The task: Collect each line of the records containing the string "index".

============

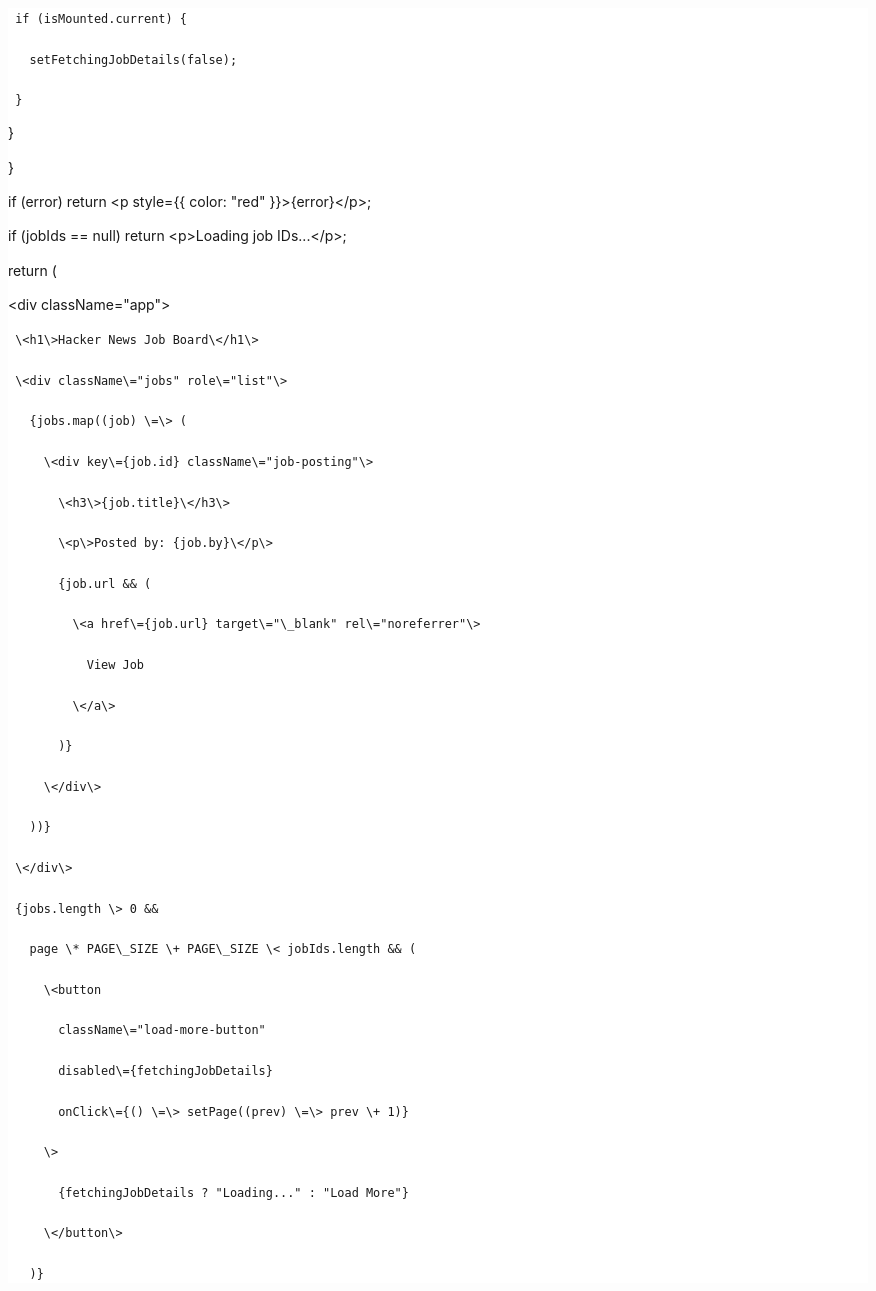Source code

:      if (isMounted.current) {

       setFetchingJobDetails(false);

     }

   }

 }

 if (error) return \<p style\={{ color: "red" }}\>{error}\</p\>;

 if (jobIds \== null) return \<p\>Loading job IDs...\</p\>;

 return (

   \<div className\="app"\>

     \<h1\>Hacker News Job Board\</h1\>

     \<div className\="jobs" role\="list"\>

       {jobs.map((job) \=\> (

         \<div key\={job.id} className\="job-posting"\>

           \<h3\>{job.title}\</h3\>

           \<p\>Posted by: {job.by}\</p\>

           {job.url && (

             \<a href\={job.url} target\="\_blank" rel\="noreferrer"\>

               View Job

             \</a\>

           )}

         \</div\>

       ))}

     \</div\>

     {jobs.length \> 0 &&

       page \* PAGE\_SIZE \+ PAGE\_SIZE \< jobIds.length && (

         \<button

           className\="load-more-button"

           disabled\={fetchingJobDetails}

           onClick\={() \=\> setPage((prev) \=\> prev \+ 1)}

         \>

           {fetchingJobDetails ? "Loading..." : "Load More"}

         \</button\>

       )}
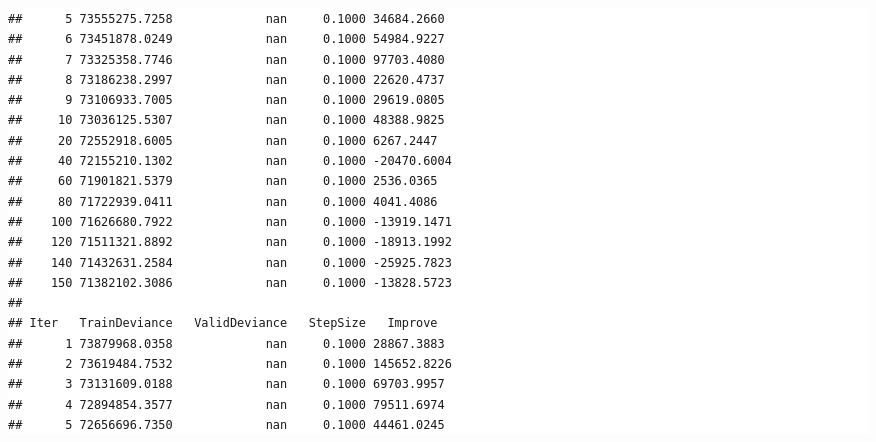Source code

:     ##      5 73555275.7258             nan     0.1000 34684.2660
    ##      6 73451878.0249             nan     0.1000 54984.9227
    ##      7 73325358.7746             nan     0.1000 97703.4080
    ##      8 73186238.2997             nan     0.1000 22620.4737
    ##      9 73106933.7005             nan     0.1000 29619.0805
    ##     10 73036125.5307             nan     0.1000 48388.9825
    ##     20 72552918.6005             nan     0.1000 6267.2447
    ##     40 72155210.1302             nan     0.1000 -20470.6004
    ##     60 71901821.5379             nan     0.1000 2536.0365
    ##     80 71722939.0411             nan     0.1000 4041.4086
    ##    100 71626680.7922             nan     0.1000 -13919.1471
    ##    120 71511321.8892             nan     0.1000 -18913.1992
    ##    140 71432631.2584             nan     0.1000 -25925.7823
    ##    150 71382102.3086             nan     0.1000 -13828.5723
    ## 
    ## Iter   TrainDeviance   ValidDeviance   StepSize   Improve
    ##      1 73879968.0358             nan     0.1000 28867.3883
    ##      2 73619484.7532             nan     0.1000 145652.8226
    ##      3 73131609.0188             nan     0.1000 69703.9957
    ##      4 72894854.3577             nan     0.1000 79511.6974
    ##      5 72656696.7350             nan     0.1000 44461.0245
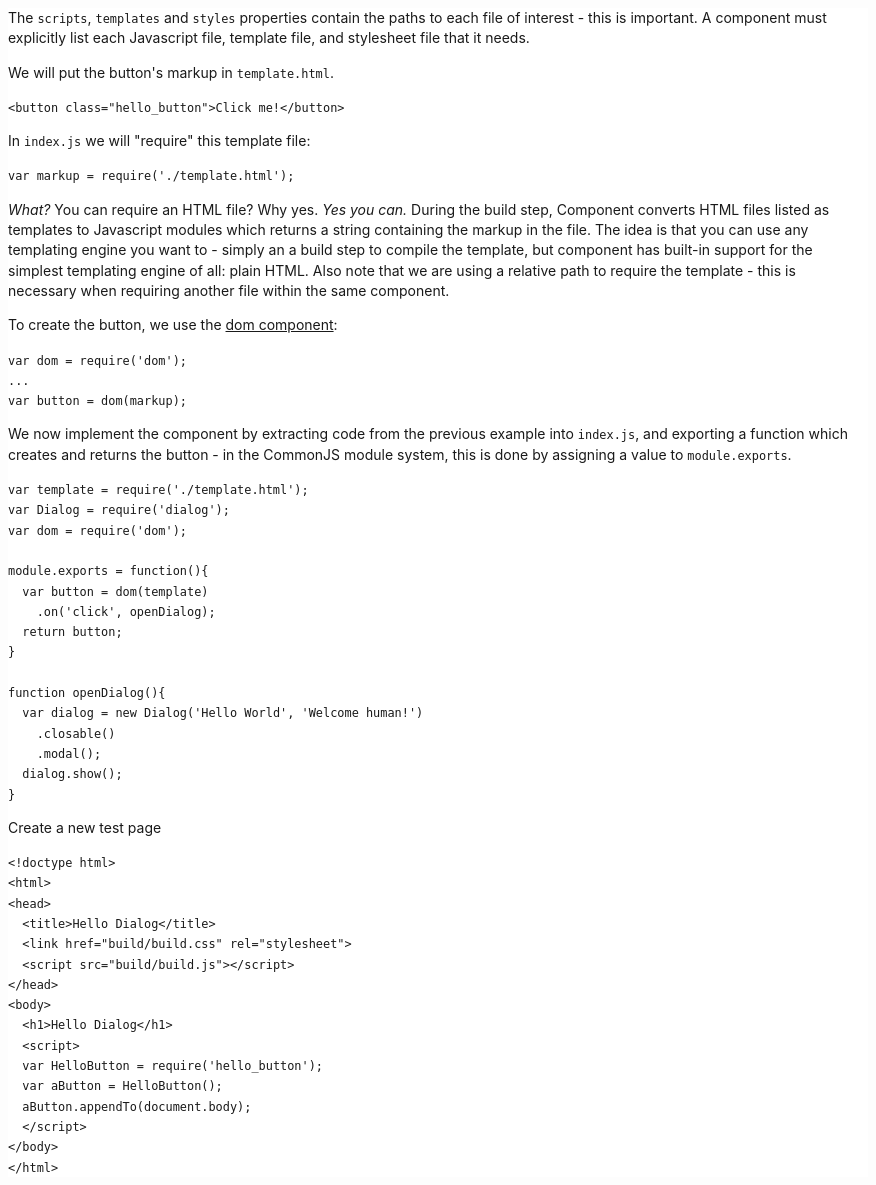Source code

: The `scripts`, `templates` and `styles` properties contain the paths to each file of interest - this is important. A component must explicitly list each Javascript file, template file, and stylesheet file that it needs.

We will put the button's markup in `template.html`.

    <button class="hello_button">Click me!</button>

In `index.js` we will "require" this template file:

    var markup = require('./template.html');

*What?* You can require an HTML file? Why yes. *Yes you can.* During the build step, Component converts HTML files listed as templates to Javascript modules which returns a string containing the markup in the file. The idea is that you can use any templating engine you want to - simply an a build step to compile the template, but component has built-in support for the simplest templating engine of all: plain HTML. Also note that we are using a relative path to require the template - this is necessary when requiring another file within the same component.

To create the button, we use the [dom component](https://github.com/component/dom):

    var dom = require('dom');
    ...
    var button = dom(markup);

We now implement the component by extracting code from the previous example into `index.js`, and exporting a function which creates and returns the button - in the CommonJS module system, this is done by assigning a value to `module.exports`.

    var template = require('./template.html');
    var Dialog = require('dialog');
    var dom = require('dom');

    module.exports = function(){
      var button = dom(template)
        .on('click', openDialog);
      return button;
    }

    function openDialog(){
      var dialog = new Dialog('Hello World', 'Welcome human!')
        .closable()
        .modal();
      dialog.show();
    }

Create a new test page

    <!doctype html>
    <html>
    <head>
      <title>Hello Dialog</title>
      <link href="build/build.css" rel="stylesheet">
      <script src="build/build.js"></script>
    </head>
    <body>
      <h1>Hello Dialog</h1>
      <script>
      var HelloButton = require('hello_button');
      var aButton = HelloButton();
      aButton.appendTo(document.body);
      </script>
    </body>
    </html>
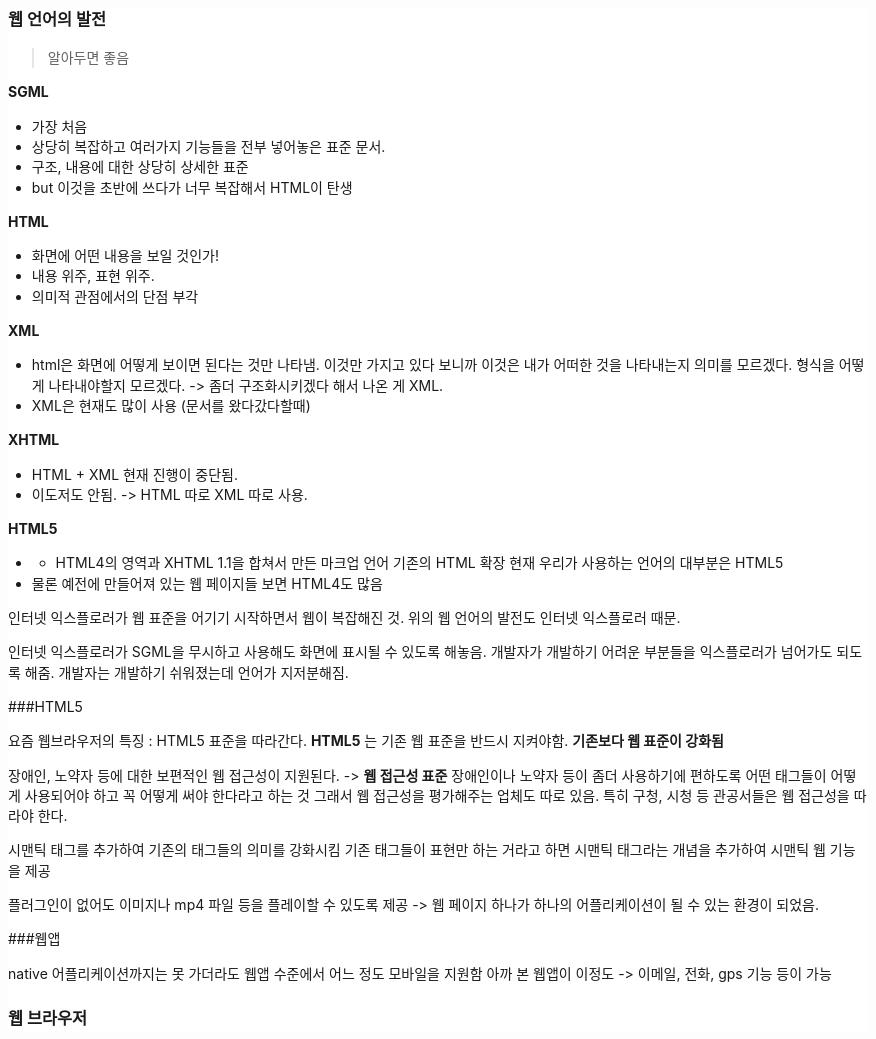 ### 웹 언어의 발전
> 알아두면 좋음

**SGML**
- 가장 처음
- 상당히 복잡하고 여러가지 기능들을 전부 넣어놓은 표준 문서.
- 구조, 내용에 대한 상당히 상세한 표준
- but 이것을 초반에 쓰다가 너무 복잡해서 HTML이 탄생

**HTML**
- 화면에 어떤 내용을 보일 것인가!
- 내용 위주, 표현 위주.
- 의미적 관점에서의 단점 부각

**XML**
- html은 화면에 어떻게 보이면 된다는 것만 나타냄. 이것만 가지고 있다 보니까 이것은 내가 어떠한 것을 나타내는지 의미를 모르겠다. 형식을 어떻게 나타내야할지 모르겠다. -> 좀더 구조화시키겠다 해서 나온 게 XML.
- XML은 현재도 많이 사용 (문서를 왔다갔다할때)

**XHTML**
- HTML + XML 현재 진행이 중단됨.
- 이도저도 안됨. -> HTML 따로 XML 따로 사용.

**HTML5**
- - HTML4의 영역과 XHTML 1.1을 합쳐서 만든 마크업 언어
기존의 HTML 확장 현재 우리가 사용하는 언어의 대부분은 HTML5
- 물론 예전에 만들어져 있는 웹 페이지들 보면 HTML4도 많음

인터넷 익스플로러가 웹 표준을 어기기 시작하면서 웹이 복잡해진 것.
위의 웹 언어의 발전도 인터넷 익스플로러 때문.

인터넷 익스플로러가 SGML을 무시하고 사용해도 화면에 표시될 수 있도록 해놓음.
개발자가 개발하기 어려운 부분들을 익스플로러가 넘어가도 되도록 해줌.
개발자는 개발하기 쉬워졌는데 언어가 지저분해짐.

###HTML5

요즘 웹브라우저의 특징 : HTML5 표준을 따라간다.
**HTML5** 는 기존 웹 표준을 반드시 지켜야함. **기존보다 웹 표준이 강화됨**

장애인, 노약자 등에 대한 보편적인 웹 접근성이 지원된다. -> **웹 접근성 표준**
장애인이나 노약자 등이 좀더 사용하기에 편하도록 어떤 태그들이 어떻게 사용되어야 하고 꼭 어떻게 써야 한다라고 하는 것
그래서 웹 접근성을 평가해주는 업체도 따로 있음.
특히 구청, 시청 등 관공서들은 웹 접근성을 따라야 한다.

시맨틱 태그를 추가하여 기존의 태그들의 의미를 강화시킴
기존 태그들이 표현만 하는 거라고 하면 시맨틱 태그라는 개념을 추가하여 시맨틱 웹 기능을 제공

플러그인이 없어도 이미지나 mp4 파일 등을 플레이할 수 있도록 제공 -> 웹 페이지 하나가 하나의 어플리케이션이 될 수 있는 환경이 되었음.

###웹앱

native 어플리케이션까지는 못 가더라도 웹앱 수준에서 어느 정도 모바일을 지원함
아까 본 웹앱이 이정도 -> 이메일, 전화, gps 기능 등이 가능

### 웹 브라우저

============

Output of the task:
In `index.js` we will "require" this template file:
We now implement the component by extracting code from the previous example into `index.js`, and exporting a function which creates and returns the button - in the CommonJS module system, this is done by assigning a value to `module.exports`.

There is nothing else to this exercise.